1.1 Once Upon a Time

224K 1.2K 491
                                    

CHAPTER ONE

ONCE UPON A TIME

I can't recall many stories from my life before Mara Lynn. From time to time, a certain phrase or smell sparks a moment of nostalgia, but whenever an element from my early childhood was later "touched" by the girl, thoughts of leather-brown eyes and lacy fringe overwhelmed the memory like too much red pepper on a slice of pizza. "Roselyn" is a unique enough name to create an island in The Sea of Mara, and the word still brings me back to the cool breeze of a Michigan May, the forest dunes behind my home, and Danny Bompensaro's mangled scar.

'94 was a good year to be twelve. Star Wars still had two more years as Box Office King, cartoons were still hand-drawn, and the Disney "D" still looked like a backwards "G." Words like "Columbine," "Al Qaeda" and "Y2K" were not synonymous with "terror," and 9-1-1 was an emergency number instead of a date. At twelve years old, summer still mattered. Monarch caterpillars still crawled beneath every milkweed leaf. Dandelions (or "wishes" as Mara called them) were flowers instead of pests. And divorce was still considered a tragedy.

Before Mara, carnivals didn't make me sick.

"Imagine a whole herd of monsters!" I said as branches thwaped my jacket and weeds caught themselves in the wheels of Whitney's chair, creating a rhythmic fip-fip-fip as we barreled through storybook shafts of afternoon light. "Imagine a hundred creepy creatures chasing The Girl through the trees! How cool would that be?"

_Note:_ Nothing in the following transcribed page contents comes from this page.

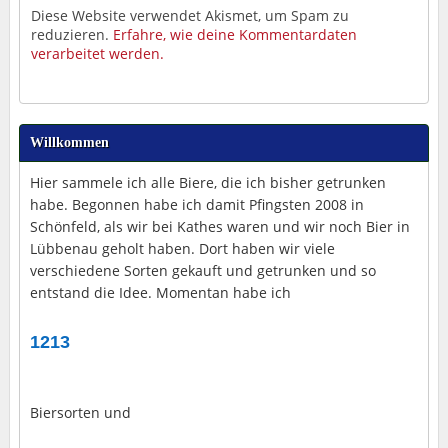
Diese Website verwendet Akismet, um Spam zu
reduzieren.
Erfahre, wie deine Kommentardaten
verarbeitet werden.
Willkommen
Hier sammele ich alle Biere, die ich bisher getrunken
habe. Begonnen habe ich damit Pfingsten 2008 in
Schönfeld, als wir bei Kathes waren und wir noch Bier in
Lübbenau geholt haben. Dort haben wir viele
verschiedene Sorten gekauft und getrunken und so
entstand die Idee. Momentan habe ich
1213
Biersorten und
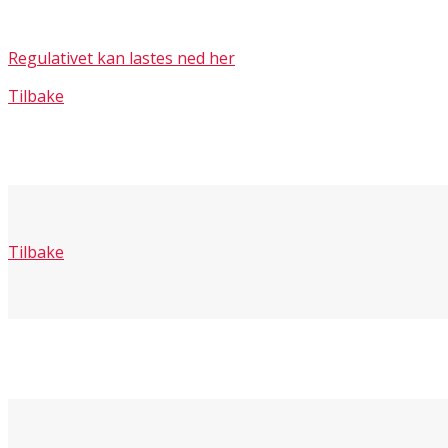
Regulativet kan lastes ned her
Tilbake
Tilbake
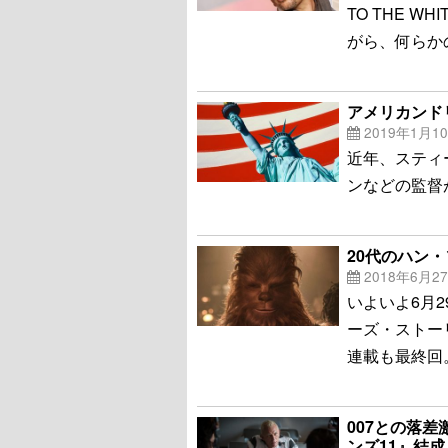
TO THE 
がら、何らか
アメリカンド
2019年1月1
近年、スティ
ンなどの監督
20代のハン
2018年6月2
いよいよ6月
ーズ・ストー
連載も最終回
007との落
ンズ11』結成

The path ended abruptly in a patch of wild raspberry bushes so I released the wheelchair at the dead end and plundered the thickening brush. "I wanna get a shot like in Jurassic Park. Remember when the camera is in the back of the jeep and the T-Rex is chasing right behind?"

Whit scraped a fingernail of mud from his left wheel. "Mom's gonna kill me."

I raised my hands to my face, formed my pudgy fingers into a rectangle, and surveyed the forest through my makeshift viewfinder. "Maybe the bad guys should carry lanterns or torches or somethin'. Dad says I can't have too many lights out here without blowin' a fuse." I glanced to the tower poking above the foliage and estimated the amount of extension cords we'd need to reach from the house to the woods.

"It's about fifty yards, dick weed," Whit said.

"How the H.E. double-hockey-sticks do you know that?"

"Maybe you'd learn some geometry tricks if you'd quit tryin' to look down Ms. Conto's blouse."

I shuddered. "How'd you get fifty?"

"Just picture a football field and cut it in half."

"What do you know about football?"

Whit gripped his chair and balanced the contraption on its back wheels. "Dad gets free Lions tickets from work."

"How many cords you think we need?"

"Depends on the length of the cords. Maybe ten." Whit reached in his pocket and pulled out two candy bars. "Butterfinger?"

I slapped a mosquito from my neck and looked from the tower to my best friend. He was swimming in thick folds of a Bugle Boy sweatshirt, his bluejeans were creased as if they were slacks, and black wisps of hair curled from a hat that read, "Grand Harbor: a quaint drinking town with a fishing problem." A notebook sat open on his lap and doubled as a tray for his Snickers bar. His red backpack was cradled in a mesh hammock beneath his seat, bulging with more candy to sell at recess and wads of cash from successful playground transactions. Whit was quite the entrepreneur; that's why I asked him to produce my movies when we moved to Hollywood.